Given task 1. Return everything from "There is also" down to "sun is out." in the passage on maser performance below, copied exactly.

There is also the fact that the Trimble NetRS receiver doing the measurements here is clocked by a Wenzel PLO, phase locked to the maser. As was observed previously, the PLO introduces a frequency offset of one or two parts in e-15 — so attempting to get better accuracy than this is pretty pointless.

Also, at least looking at the plot, there are no obvious temperature related frequency changes to speak of — which is good news. The temperature is not as stable as it should be, but this week was pretty average; mostly gray overcast days without much change, but also a couple of really sunny and nice days. Good to know the aircon is able to keep the temperature stable enough for decent maser performance also when the sun is out.

The GPS antenna and cable is of course outside. Any temperature dependent phase shifts in these should show up on this plot — so from the looks of it I can be somewhat confident that whatever phaseshifts there are in the antenna and cable, it is pretty small. Small enough to not be much of an issue.

Exercise inputs.
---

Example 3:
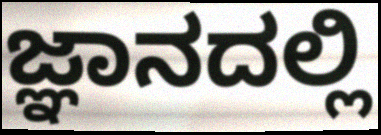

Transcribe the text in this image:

ಜ್ಞಾನದಲ್ಲಿ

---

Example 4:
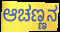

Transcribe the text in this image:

ಆಚಣ್ಣನ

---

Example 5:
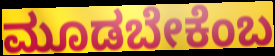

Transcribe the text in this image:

ಮೂಡಬೇಕೆಂಬ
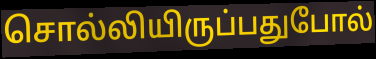
சொல்லியிருப்பதுபோல்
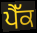
ਪੈੱਕ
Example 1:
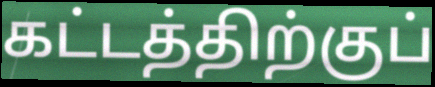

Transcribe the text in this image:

கட்டத்திற்குப்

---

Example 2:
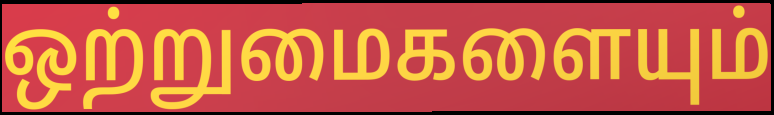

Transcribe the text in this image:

ஒற்றுமைகளையும்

Given task 2. Retype every line of the listing above word for word, omitting the pictures.

Task solution 1.
There is also the fact that the Trimble NetRS receiver doing the measurements here is clocked by a Wenzel PLO, phase locked to the maser. As was observed previously, the PLO introduces a frequency offset of one or two parts in e-15 — so attempting to get better accuracy than this is pretty pointless.

Also, at least looking at the plot, there are no obvious temperature related frequency changes to speak of — which is good news. The temperature is not as stable as it should be, but this week was pretty average; mostly gray overcast days without much change, but also a couple of really sunny and nice days. Good to know the aircon is able to keep the temperature stable enough for decent maser performance also when the sun is out.

Task solution 2.
---

Example 3:

Transcribe the text in this image:

ಜ್ಞಾನದಲ್ಲಿ

---

Example 4:

Transcribe the text in this image:

ಆಚಣ್ಣನ

---

Example 5:

Transcribe the text in this image:

ಮೂಡಬೇಕೆಂಬ
சொல்லியிருப்பதுபோல்
ਪੈੱਕ
Example 1:

Transcribe the text in this image:

கட்டத்திற்குப்

---

Example 2:

Transcribe the text in this image:

ஒற்றுமைகளையும்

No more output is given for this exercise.